A series of models covered in highly elaborate digital prints,– Rucellai Sepulchre with weak Mannerist Amendments I - IV show the Alberti monument with the addition of decorative elements such as niches, columns, vases and other ornaments. The adaptations to the original chapel are more radical in the two larger structures entitled The Rucellai Sepulchre as the basis for large-scale Mannerist Construction I - II, which occupy the whole end part of the crypt in the Museum. Here, the decorative elements of the sepulchre are used repetitively in order to form large- scale construction reminiscent of palaces, apartment blocks and department stores. Bronstein’s Mannerist operation, as suggested by the exhibition title, identifies Alberti’s work as a near-perfect model, proceeds to implement a progressive and personal deconstruction and, by altering the style and the harmonious proportions, generates hybrid and anachronistic structures.

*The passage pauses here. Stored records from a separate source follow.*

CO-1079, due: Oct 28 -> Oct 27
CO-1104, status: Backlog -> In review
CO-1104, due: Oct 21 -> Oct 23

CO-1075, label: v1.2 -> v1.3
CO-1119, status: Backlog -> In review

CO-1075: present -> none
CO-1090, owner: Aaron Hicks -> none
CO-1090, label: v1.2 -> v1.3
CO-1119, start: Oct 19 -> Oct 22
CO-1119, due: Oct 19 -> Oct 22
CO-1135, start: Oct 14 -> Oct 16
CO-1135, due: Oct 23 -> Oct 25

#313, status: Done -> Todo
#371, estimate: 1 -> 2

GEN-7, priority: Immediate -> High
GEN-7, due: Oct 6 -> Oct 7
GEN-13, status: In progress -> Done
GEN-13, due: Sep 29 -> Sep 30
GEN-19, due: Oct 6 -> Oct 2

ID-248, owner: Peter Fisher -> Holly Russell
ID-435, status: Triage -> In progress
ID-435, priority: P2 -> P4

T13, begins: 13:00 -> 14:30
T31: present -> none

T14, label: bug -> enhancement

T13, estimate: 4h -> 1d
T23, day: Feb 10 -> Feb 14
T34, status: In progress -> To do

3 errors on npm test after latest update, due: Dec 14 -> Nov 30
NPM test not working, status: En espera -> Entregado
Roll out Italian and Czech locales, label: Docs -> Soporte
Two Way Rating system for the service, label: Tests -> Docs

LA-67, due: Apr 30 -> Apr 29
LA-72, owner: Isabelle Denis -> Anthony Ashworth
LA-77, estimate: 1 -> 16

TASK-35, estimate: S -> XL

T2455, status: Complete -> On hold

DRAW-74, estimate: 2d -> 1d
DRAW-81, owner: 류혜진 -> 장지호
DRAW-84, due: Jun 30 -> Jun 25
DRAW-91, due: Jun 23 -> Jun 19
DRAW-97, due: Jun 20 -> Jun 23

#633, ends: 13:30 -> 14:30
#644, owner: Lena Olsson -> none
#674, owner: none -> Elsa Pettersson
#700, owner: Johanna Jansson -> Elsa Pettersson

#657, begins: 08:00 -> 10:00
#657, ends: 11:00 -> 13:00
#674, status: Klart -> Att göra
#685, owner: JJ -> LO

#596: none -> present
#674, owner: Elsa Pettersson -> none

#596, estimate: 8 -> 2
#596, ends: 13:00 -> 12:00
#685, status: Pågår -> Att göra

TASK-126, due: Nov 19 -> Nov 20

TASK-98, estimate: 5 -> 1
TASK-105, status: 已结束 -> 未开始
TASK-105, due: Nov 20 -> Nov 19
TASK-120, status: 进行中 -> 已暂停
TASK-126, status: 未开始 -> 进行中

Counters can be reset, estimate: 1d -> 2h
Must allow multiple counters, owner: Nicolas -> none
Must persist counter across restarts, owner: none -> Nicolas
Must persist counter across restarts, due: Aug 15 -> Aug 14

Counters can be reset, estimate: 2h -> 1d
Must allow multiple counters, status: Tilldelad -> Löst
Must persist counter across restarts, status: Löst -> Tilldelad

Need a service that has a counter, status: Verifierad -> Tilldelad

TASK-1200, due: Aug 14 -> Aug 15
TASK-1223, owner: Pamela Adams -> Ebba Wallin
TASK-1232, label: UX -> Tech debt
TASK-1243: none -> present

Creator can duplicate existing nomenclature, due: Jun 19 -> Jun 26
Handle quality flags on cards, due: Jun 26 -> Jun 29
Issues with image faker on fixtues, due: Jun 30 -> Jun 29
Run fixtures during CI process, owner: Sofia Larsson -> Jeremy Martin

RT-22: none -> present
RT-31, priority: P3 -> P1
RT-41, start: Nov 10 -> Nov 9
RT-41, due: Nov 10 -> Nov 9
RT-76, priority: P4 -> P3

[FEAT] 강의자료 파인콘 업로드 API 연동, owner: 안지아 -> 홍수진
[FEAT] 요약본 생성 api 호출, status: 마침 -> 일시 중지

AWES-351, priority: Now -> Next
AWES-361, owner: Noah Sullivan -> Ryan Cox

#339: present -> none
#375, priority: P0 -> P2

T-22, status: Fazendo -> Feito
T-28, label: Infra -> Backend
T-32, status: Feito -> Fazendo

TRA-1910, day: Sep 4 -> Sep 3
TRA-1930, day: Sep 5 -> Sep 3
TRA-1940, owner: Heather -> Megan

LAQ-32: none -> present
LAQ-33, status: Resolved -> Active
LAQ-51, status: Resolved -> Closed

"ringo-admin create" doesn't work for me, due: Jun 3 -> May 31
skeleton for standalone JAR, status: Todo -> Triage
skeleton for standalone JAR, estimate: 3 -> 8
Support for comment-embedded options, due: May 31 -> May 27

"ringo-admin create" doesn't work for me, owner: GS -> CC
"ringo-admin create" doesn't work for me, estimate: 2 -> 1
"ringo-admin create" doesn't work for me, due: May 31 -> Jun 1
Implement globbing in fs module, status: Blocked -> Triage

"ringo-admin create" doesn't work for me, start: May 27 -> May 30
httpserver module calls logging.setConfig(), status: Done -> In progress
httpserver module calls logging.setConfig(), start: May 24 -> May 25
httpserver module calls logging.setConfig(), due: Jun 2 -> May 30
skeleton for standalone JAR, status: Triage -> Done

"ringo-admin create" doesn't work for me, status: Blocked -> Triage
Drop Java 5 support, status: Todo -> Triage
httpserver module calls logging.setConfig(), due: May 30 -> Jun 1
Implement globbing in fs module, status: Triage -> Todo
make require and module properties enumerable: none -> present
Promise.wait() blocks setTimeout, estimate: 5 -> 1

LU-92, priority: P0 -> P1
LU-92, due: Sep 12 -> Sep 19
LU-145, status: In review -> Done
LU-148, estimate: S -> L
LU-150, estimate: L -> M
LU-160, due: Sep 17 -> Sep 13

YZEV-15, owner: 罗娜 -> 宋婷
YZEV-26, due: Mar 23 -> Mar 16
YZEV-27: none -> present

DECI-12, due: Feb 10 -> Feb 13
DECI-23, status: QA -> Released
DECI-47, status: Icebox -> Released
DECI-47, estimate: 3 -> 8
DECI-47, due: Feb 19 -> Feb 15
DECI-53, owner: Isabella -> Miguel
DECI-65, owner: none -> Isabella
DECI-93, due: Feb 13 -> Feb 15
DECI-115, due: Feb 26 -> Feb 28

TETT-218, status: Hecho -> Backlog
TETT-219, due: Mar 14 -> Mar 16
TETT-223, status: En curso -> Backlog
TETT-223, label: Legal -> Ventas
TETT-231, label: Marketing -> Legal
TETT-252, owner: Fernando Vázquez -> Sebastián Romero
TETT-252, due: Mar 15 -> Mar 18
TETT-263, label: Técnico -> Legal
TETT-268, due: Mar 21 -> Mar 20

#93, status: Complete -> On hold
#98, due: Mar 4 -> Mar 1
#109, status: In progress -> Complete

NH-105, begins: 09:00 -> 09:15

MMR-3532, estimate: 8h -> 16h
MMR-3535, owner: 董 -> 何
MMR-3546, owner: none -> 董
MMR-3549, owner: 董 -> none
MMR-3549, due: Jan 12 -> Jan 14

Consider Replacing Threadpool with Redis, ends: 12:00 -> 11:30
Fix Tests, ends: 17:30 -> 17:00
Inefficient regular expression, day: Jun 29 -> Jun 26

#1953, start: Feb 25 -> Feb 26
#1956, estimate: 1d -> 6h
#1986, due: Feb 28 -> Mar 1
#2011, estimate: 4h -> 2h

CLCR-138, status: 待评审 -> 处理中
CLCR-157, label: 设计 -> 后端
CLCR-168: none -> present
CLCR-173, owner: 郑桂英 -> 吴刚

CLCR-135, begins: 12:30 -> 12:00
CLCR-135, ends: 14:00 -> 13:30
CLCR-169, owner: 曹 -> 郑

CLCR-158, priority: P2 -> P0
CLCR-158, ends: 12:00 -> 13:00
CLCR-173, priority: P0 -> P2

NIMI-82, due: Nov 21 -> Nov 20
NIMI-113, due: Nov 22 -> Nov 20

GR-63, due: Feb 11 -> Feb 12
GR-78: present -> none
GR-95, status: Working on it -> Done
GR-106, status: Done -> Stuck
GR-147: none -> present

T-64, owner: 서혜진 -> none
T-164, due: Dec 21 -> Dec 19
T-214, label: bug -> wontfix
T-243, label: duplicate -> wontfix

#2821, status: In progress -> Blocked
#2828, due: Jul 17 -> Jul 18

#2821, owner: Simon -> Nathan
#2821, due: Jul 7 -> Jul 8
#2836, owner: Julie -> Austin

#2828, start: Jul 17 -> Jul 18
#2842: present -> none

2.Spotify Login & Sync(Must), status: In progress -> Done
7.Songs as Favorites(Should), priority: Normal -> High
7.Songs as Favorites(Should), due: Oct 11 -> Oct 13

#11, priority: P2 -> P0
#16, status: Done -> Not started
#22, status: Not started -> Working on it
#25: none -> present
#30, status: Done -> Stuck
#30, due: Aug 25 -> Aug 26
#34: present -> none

In striking contrast with the contemporary aesthetic of the 3D prints, the artist’s drawings, in their magnificent antique frames, are executed with a refined technique. In the drawing, Festivities in Piazza San Firenze, the Rucellai chapel is represented as a popular icon. Transformed into a float or theatre wagon, it is paraded through the streets of Florence with other movable festival devices, becoming a public theatre spectacle and losing all trace of the original context for which it was commissioned. In the large drawing, 17th Century Funerary Monument incorporating remnants of a Renaissance Sepulchre, the artist imagines instead that the Rucellai sepulchre has been dismantled and transported to Rome where it will be incorporated in a great funeral monument belonging to another family. The new monument, built in baroque style, is in contrast with all the stylistic canons of harmony and the geometric rigour of Alberti’s architecture. A further series of smaller drawings, Mannerist Assemblage with fragments from an Alberti structure, continues this theme, and imagines the final humiliation of Alberti’s masterpiece, as a series of dismembered fragments put to use as freakish garden ornaments.


View the gallery


A large section of the exhibition will also be dedicated to the artist’s work in recent years. Included will be his videos Origin of Sprezzatura (2010) in which he refers to the term coined in the 16th century by Baldassarre Castiglione to indicate the attitude of the courtier, and Sepulchre with Dancer (2012) which emblemizes the body’s relationship with ornamental funerary sculpture. An entire room is dedicated to a selection of his drawings executed between 2006 and 2014 exploring further architectural themes, on loan from important private collections in Italy.


The exhibition has been produced with the support of OAC Ente Cassa di Risparmio di Firenze, Galleria Franco Noero (Turin) and Herald St. (London). Thanks also to Golden View Open Bar for its support.


Pablo Bronstein was born in 1977 in Buenos Aires, Argentina. He lives and works in London. His artistic technique is based in particular on drawing but also includes performance, video and installations.

His recent personal shows include: The Grand Tour: Pablo Bronstein and the Treasures of Chatsworth, Nottingham Contemporary, Nottingham, 2015; We live in Mannerist times, The Museum of Fine Arts, Houston, 2015; Pablo Bronstein: Enlightenment Discourse on The Origins of Architecture, REDCAT, Los Angeles, 2014; A is Building, B is Architecture, Centre d’Art Contemporain, Geneva, 2013; Tate Live: Performance Room Commission, Tate Modern, London, 2012, Sketches for Regency Living, ICA, London, UK, 2011, Pablo Bronstein at the Met, The Metropolitan Museum of Art, New York, 2009.

Among his latest collective shows: SUPER SUPERSTUDIO, PAC - Padiglione d'Arte Contemporanea, Milan, 2015; TATE: Performance Room screening - DO DISTURB, Palais de Tokyo, Paris, 2015; History is Now: 7 Artists Take on Britain, Hayward Gallery, London, 2015; L’Année dernière à Marienbad, Kunsthalle Bremen, Bremen, 2015.